▶ Directions
Your task is to copy every line of the records below that contains "Left".

▶ Stored items
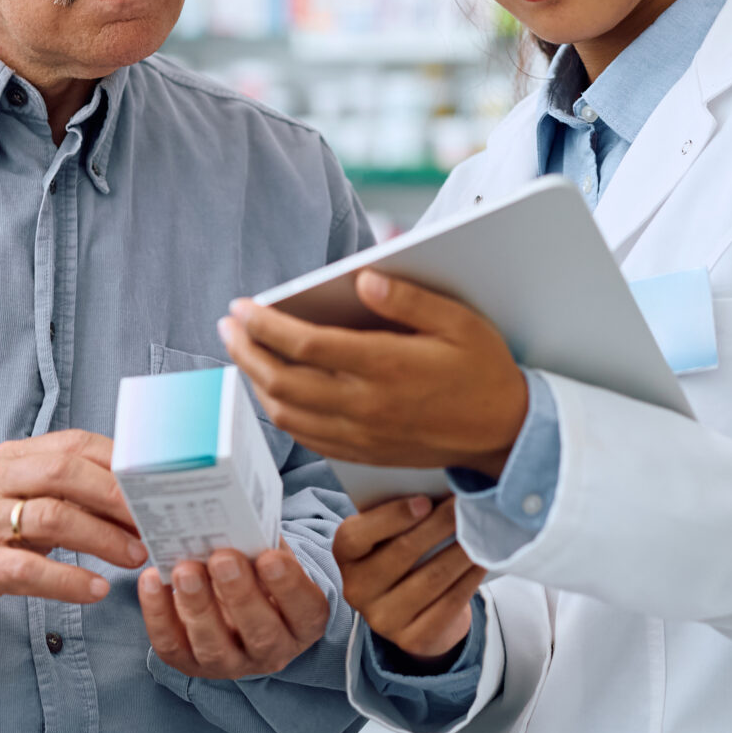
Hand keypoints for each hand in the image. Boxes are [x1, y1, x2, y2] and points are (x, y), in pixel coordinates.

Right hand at [0, 431, 147, 630]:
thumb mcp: (18, 497)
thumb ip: (64, 489)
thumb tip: (133, 493)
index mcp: (11, 459)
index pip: (73, 444)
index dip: (118, 460)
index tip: (155, 481)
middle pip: (63, 473)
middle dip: (115, 495)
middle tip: (152, 519)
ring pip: (50, 517)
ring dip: (102, 538)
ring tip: (135, 557)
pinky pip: (29, 570)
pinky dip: (69, 580)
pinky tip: (96, 589)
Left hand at [138, 545, 331, 678]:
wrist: (235, 605)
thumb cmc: (259, 574)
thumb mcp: (272, 557)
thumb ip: (264, 543)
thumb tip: (240, 516)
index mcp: (303, 623)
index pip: (306, 611)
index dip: (289, 586)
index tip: (269, 557)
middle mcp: (272, 651)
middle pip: (261, 633)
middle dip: (239, 594)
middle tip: (222, 558)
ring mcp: (230, 663)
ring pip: (214, 646)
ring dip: (198, 606)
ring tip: (185, 569)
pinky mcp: (189, 664)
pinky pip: (172, 645)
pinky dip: (159, 614)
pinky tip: (152, 580)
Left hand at [218, 273, 528, 476]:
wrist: (504, 432)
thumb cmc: (483, 370)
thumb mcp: (459, 321)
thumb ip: (408, 299)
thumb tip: (362, 279)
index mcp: (387, 367)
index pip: (306, 345)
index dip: (265, 325)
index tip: (242, 306)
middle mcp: (366, 405)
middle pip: (283, 380)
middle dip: (246, 351)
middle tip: (227, 325)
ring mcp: (361, 434)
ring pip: (286, 413)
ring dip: (255, 382)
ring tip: (243, 353)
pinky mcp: (361, 452)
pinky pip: (305, 436)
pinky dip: (279, 411)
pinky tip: (272, 389)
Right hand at [334, 497, 484, 669]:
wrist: (416, 610)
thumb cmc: (405, 554)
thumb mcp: (392, 532)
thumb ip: (405, 510)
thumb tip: (441, 485)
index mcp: (346, 556)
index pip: (357, 535)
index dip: (391, 517)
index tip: (426, 501)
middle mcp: (357, 589)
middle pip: (401, 553)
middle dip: (440, 525)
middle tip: (468, 504)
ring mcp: (382, 619)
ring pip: (431, 578)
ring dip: (461, 550)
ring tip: (483, 529)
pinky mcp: (412, 639)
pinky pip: (448, 604)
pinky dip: (469, 578)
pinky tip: (483, 560)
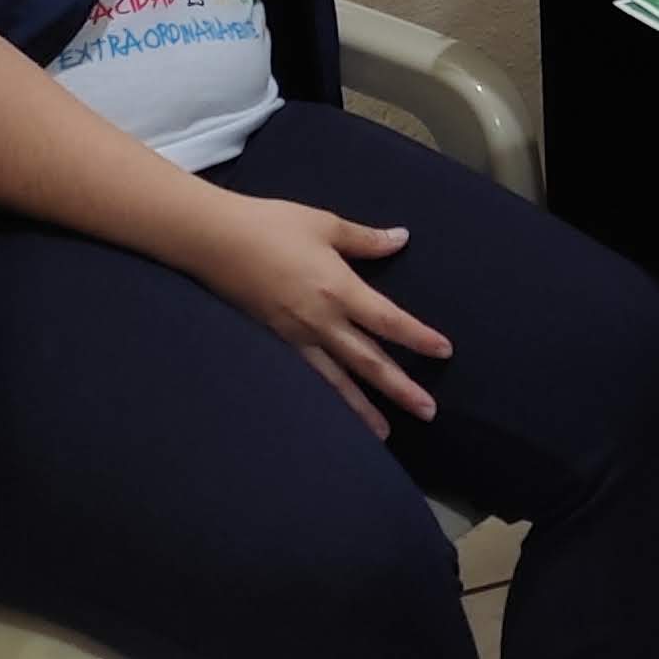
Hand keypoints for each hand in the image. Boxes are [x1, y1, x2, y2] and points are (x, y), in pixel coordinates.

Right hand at [194, 196, 453, 436]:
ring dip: (363, 408)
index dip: (417, 338)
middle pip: (369, 361)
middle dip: (400, 388)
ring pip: (337, 380)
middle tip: (429, 411)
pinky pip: (307, 376)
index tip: (443, 352)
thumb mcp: (325, 225)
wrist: (214, 240)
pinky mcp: (275, 342)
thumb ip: (366, 239)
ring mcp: (296, 337)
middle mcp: (321, 320)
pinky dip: (325, 398)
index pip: (388, 321)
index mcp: (338, 289)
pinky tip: (335, 413)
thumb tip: (402, 239)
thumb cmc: (271, 225)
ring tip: (385, 433)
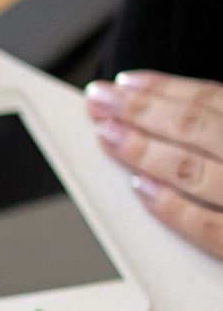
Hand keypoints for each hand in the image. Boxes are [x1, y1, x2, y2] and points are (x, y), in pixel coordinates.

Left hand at [87, 70, 222, 259]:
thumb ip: (218, 131)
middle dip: (140, 111)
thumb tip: (178, 115)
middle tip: (99, 100)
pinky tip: (138, 188)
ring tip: (106, 135)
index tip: (126, 83)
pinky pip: (208, 227)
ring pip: (192, 171)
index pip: (213, 100)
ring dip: (143, 150)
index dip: (165, 89)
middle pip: (196, 127)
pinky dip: (172, 207)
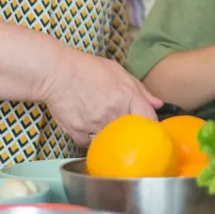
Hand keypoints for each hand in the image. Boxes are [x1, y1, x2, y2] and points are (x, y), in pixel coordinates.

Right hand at [40, 48, 162, 146]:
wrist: (56, 72)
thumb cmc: (87, 69)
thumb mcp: (119, 72)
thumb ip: (141, 90)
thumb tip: (158, 104)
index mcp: (127, 96)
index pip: (149, 119)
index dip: (150, 125)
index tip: (147, 127)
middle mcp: (113, 113)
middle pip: (131, 134)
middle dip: (130, 132)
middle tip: (125, 127)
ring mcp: (95, 125)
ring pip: (110, 141)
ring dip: (110, 136)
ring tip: (102, 124)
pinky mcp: (78, 134)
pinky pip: (89, 144)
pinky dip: (89, 138)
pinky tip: (87, 126)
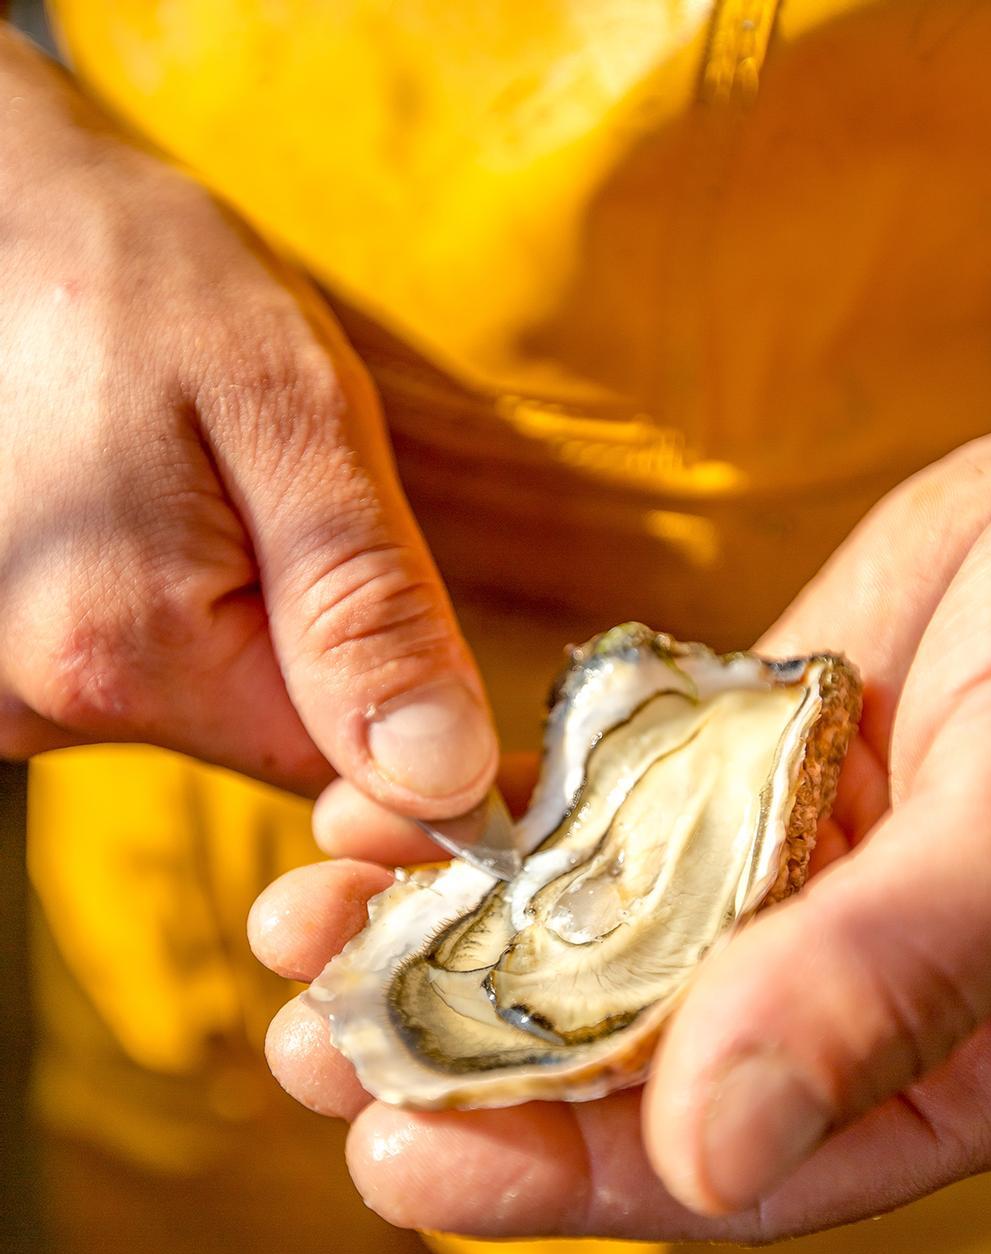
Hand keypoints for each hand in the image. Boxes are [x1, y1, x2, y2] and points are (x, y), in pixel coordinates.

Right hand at [0, 27, 495, 814]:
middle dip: (318, 646)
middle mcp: (41, 702)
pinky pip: (147, 673)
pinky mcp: (0, 665)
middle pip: (270, 742)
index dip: (415, 735)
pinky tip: (156, 515)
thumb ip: (368, 608)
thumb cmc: (143, 286)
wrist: (2, 231)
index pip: (342, 778)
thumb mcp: (292, 413)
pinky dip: (184, 609)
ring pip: (208, 706)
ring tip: (204, 490)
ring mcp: (5, 691)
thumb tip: (445, 784)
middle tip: (284, 499)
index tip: (423, 634)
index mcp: (125, 653)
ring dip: (246, 621)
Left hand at [253, 431, 990, 1241]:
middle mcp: (834, 983)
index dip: (558, 1178)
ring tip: (305, 916)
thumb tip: (702, 1159)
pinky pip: (588, 807)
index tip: (396, 1162)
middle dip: (460, 1056)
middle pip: (628, 1058)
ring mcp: (770, 870)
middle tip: (307, 1042)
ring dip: (440, 929)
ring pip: (585, 933)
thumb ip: (878, 980)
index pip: (727, 1165)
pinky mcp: (722, 764)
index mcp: (933, 1066)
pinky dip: (487, 814)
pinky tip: (375, 809)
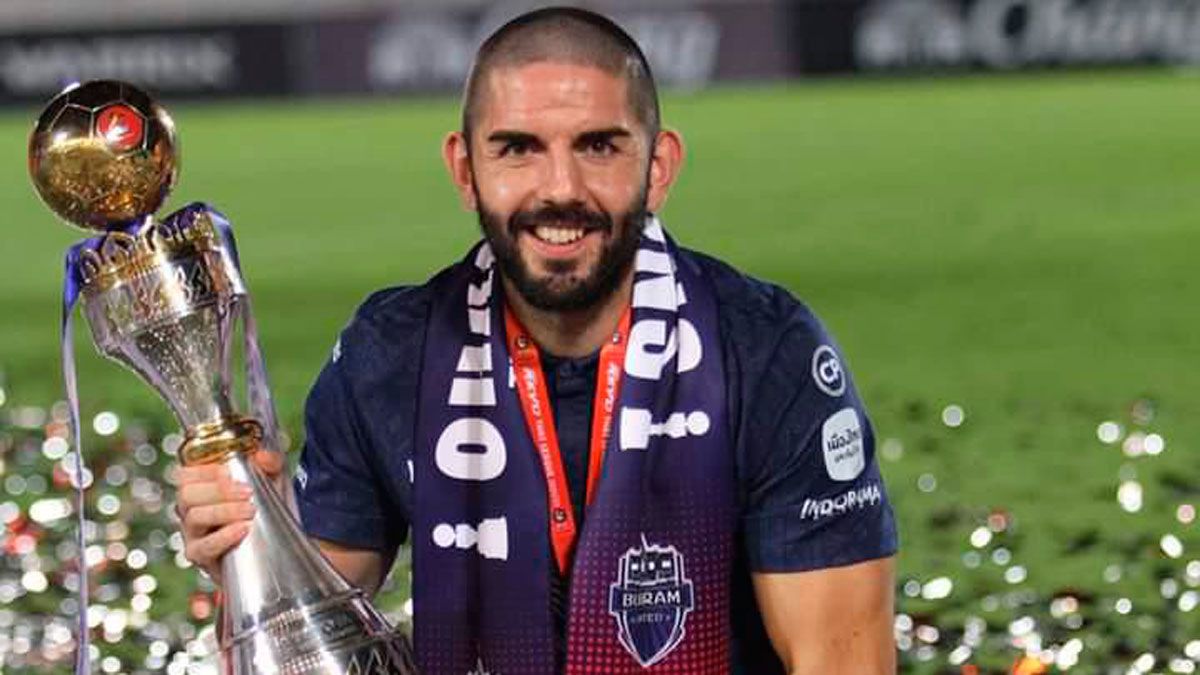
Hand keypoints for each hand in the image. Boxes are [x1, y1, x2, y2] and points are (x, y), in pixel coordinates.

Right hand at [174, 450, 284, 584]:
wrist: (276, 548)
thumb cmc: (267, 510)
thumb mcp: (272, 482)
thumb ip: (270, 464)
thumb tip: (262, 456)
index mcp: (201, 489)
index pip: (186, 475)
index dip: (205, 471)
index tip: (230, 472)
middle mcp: (190, 510)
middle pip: (187, 494)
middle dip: (218, 490)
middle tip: (248, 493)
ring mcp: (193, 535)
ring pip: (195, 518)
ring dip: (224, 511)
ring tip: (251, 510)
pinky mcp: (201, 557)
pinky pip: (204, 547)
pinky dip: (223, 537)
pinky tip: (242, 529)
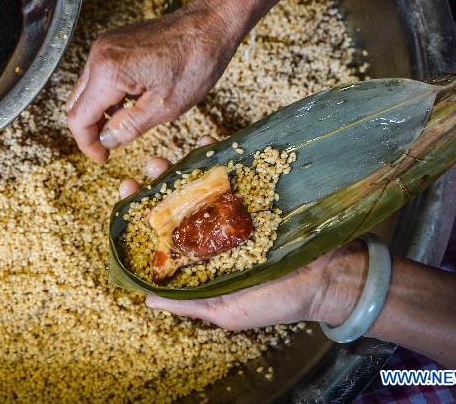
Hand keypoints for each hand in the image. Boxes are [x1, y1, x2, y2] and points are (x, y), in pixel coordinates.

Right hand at [66, 0, 242, 163]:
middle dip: (90, 129)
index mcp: (109, 72)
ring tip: (126, 124)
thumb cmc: (195, 63)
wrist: (210, 25)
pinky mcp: (113, 42)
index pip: (78, 118)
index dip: (88, 144)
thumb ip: (129, 127)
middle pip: (76, 104)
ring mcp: (104, 46)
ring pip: (85, 90)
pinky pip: (98, 75)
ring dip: (99, 112)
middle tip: (112, 146)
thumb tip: (106, 140)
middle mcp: (99, 55)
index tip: (103, 158)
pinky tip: (132, 102)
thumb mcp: (165, 107)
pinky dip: (107, 95)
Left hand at [119, 138, 367, 330]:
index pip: (162, 232)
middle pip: (177, 202)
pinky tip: (205, 143)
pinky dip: (219, 155)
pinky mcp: (257, 194)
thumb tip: (146, 298)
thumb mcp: (225, 312)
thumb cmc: (275, 303)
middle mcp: (213, 232)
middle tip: (148, 168)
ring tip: (169, 155)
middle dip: (158, 183)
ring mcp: (234, 210)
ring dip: (181, 166)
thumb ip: (188, 302)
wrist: (329, 280)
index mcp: (201, 259)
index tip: (126, 194)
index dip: (142, 213)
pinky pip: (234, 171)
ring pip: (200, 183)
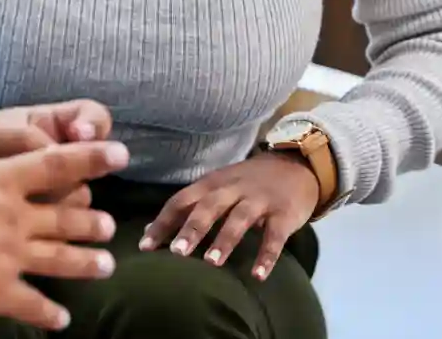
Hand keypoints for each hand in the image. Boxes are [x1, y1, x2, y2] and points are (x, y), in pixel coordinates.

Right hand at [0, 73, 128, 330]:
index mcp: (1, 181)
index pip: (57, 164)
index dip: (92, 158)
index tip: (121, 154)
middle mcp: (14, 217)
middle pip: (65, 217)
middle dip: (91, 221)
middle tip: (112, 225)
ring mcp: (9, 256)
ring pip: (59, 260)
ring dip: (85, 263)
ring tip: (107, 266)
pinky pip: (30, 304)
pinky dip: (48, 314)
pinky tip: (62, 321)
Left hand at [141, 151, 319, 280]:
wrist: (296, 166)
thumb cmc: (248, 183)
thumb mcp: (217, 187)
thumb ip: (188, 207)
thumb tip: (148, 231)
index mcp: (212, 183)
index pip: (181, 200)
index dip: (163, 222)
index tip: (145, 247)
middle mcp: (233, 188)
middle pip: (209, 206)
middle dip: (192, 228)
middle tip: (177, 253)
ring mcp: (260, 200)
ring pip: (239, 218)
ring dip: (225, 240)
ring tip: (211, 263)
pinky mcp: (284, 213)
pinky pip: (275, 236)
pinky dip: (267, 256)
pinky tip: (258, 275)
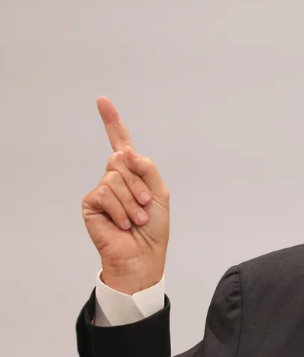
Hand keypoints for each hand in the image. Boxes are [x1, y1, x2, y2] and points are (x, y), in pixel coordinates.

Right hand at [82, 97, 169, 294]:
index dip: (111, 121)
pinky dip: (120, 210)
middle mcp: (114, 177)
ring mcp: (101, 189)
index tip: (102, 101)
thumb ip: (146, 168)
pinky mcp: (91, 203)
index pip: (120, 141)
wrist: (142, 256)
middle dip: (139, 183)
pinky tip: (123, 224)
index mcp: (133, 172)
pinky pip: (105, 193)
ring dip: (133, 201)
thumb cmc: (154, 227)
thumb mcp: (160, 193)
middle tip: (146, 206)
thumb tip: (126, 150)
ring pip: (115, 177)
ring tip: (137, 219)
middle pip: (122, 159)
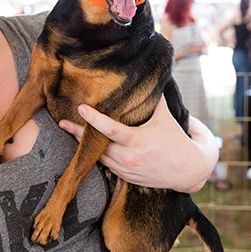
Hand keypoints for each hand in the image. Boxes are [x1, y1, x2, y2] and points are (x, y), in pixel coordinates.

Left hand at [58, 95, 217, 192]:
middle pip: (96, 145)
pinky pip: (105, 166)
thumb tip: (149, 74)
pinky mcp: (125, 178)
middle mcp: (129, 158)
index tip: (80, 108)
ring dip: (83, 145)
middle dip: (78, 134)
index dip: (94, 119)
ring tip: (68, 131)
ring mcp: (126, 170)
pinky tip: (83, 146)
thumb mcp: (166, 117)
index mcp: (138, 141)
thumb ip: (154, 98)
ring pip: (97, 157)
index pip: (111, 129)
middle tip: (61, 122)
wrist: (188, 170)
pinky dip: (95, 156)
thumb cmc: (176, 139)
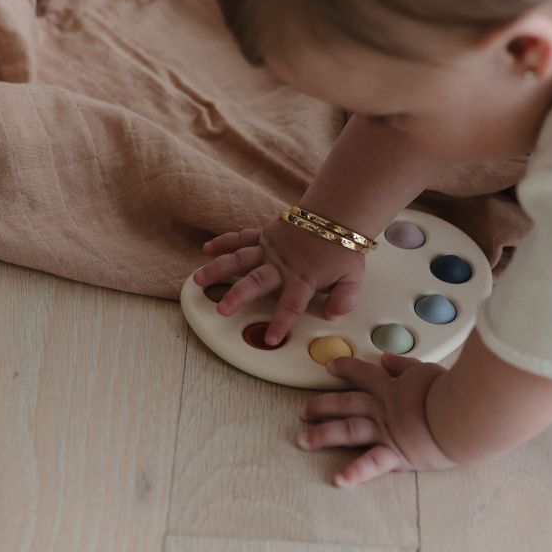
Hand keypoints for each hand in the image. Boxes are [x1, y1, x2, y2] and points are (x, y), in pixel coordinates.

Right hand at [194, 217, 366, 346]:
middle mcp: (281, 265)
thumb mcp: (353, 278)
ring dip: (218, 269)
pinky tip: (207, 249)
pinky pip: (242, 238)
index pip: (291, 305)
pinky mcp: (265, 235)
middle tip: (221, 309)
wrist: (338, 213)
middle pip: (256, 282)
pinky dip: (224, 242)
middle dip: (237, 296)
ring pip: (240, 259)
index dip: (281, 323)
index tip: (271, 338)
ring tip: (198, 280)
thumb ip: (345, 299)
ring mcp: (270, 248)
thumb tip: (332, 314)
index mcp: (303, 278)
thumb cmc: (343, 247)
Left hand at [297, 351, 456, 486]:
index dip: (345, 368)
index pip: (362, 373)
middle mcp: (382, 408)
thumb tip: (388, 358)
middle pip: (345, 403)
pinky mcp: (396, 454)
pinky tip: (338, 479)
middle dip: (322, 406)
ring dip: (323, 435)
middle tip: (305, 411)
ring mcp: (386, 431)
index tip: (330, 366)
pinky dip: (355, 472)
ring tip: (304, 441)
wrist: (461, 413)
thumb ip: (405, 365)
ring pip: (347, 431)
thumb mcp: (426, 370)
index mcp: (391, 387)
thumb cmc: (451, 391)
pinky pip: (372, 464)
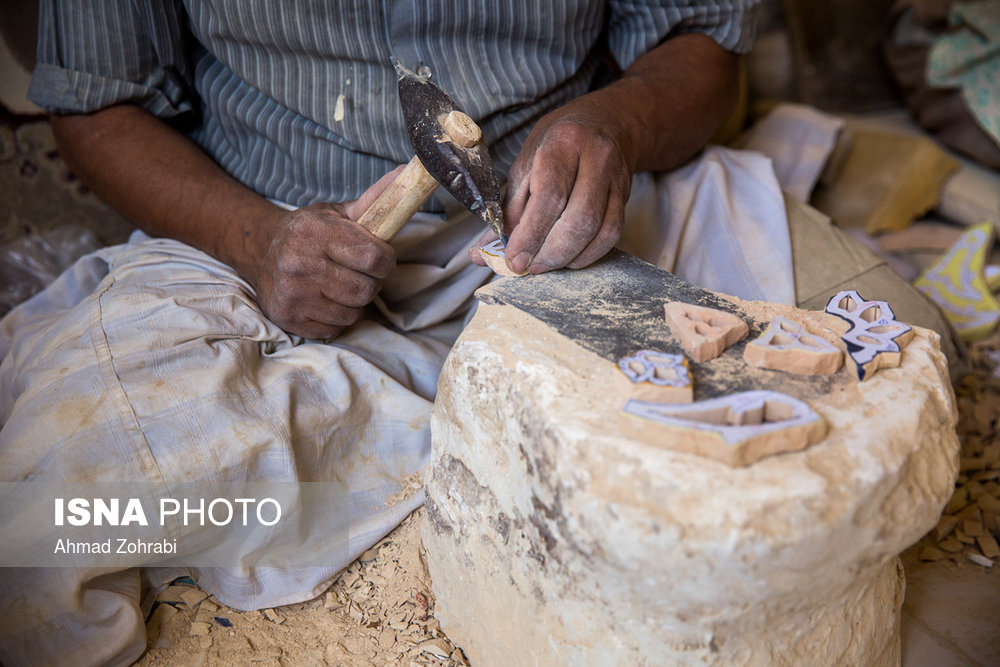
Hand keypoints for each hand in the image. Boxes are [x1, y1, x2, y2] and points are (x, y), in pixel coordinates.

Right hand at [249, 168, 401, 338]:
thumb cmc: (307, 231)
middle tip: (360, 273)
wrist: (258, 250)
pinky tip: (325, 300)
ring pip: (353, 312)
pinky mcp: (288, 318)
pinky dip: (336, 318)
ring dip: (354, 302)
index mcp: (315, 232)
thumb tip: (407, 173)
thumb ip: (374, 200)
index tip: (380, 257)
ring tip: (341, 285)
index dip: (386, 260)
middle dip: (371, 282)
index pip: (374, 257)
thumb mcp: (336, 213)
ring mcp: (293, 294)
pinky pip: (334, 329)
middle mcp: (300, 264)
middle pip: (366, 290)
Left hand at [471, 93, 635, 273]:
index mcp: (562, 144)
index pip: (550, 197)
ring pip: (599, 229)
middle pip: (579, 218)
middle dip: (551, 252)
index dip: (531, 235)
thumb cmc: (557, 145)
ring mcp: (615, 177)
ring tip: (546, 264)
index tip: (514, 260)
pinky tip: (570, 258)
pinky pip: (613, 233)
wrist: (605, 122)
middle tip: (530, 267)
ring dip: (569, 256)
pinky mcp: (626, 195)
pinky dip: (590, 254)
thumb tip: (483, 253)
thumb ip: (508, 210)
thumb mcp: (526, 166)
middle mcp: (595, 157)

▶ Solution to this problem
Left hand at [138, 545, 331, 678]:
Left hand at [218, 273, 528, 476]:
Left hand at [87, 70, 222, 259]:
Left hand at [253, 431, 990, 1241]:
Left hand at [119, 138, 367, 330]:
Left hand at [141, 151, 319, 280]:
Left hand at [58, 95, 217, 192]:
Left hand at [297, 351, 456, 486]:
Left hand at [471, 93, 635, 273]:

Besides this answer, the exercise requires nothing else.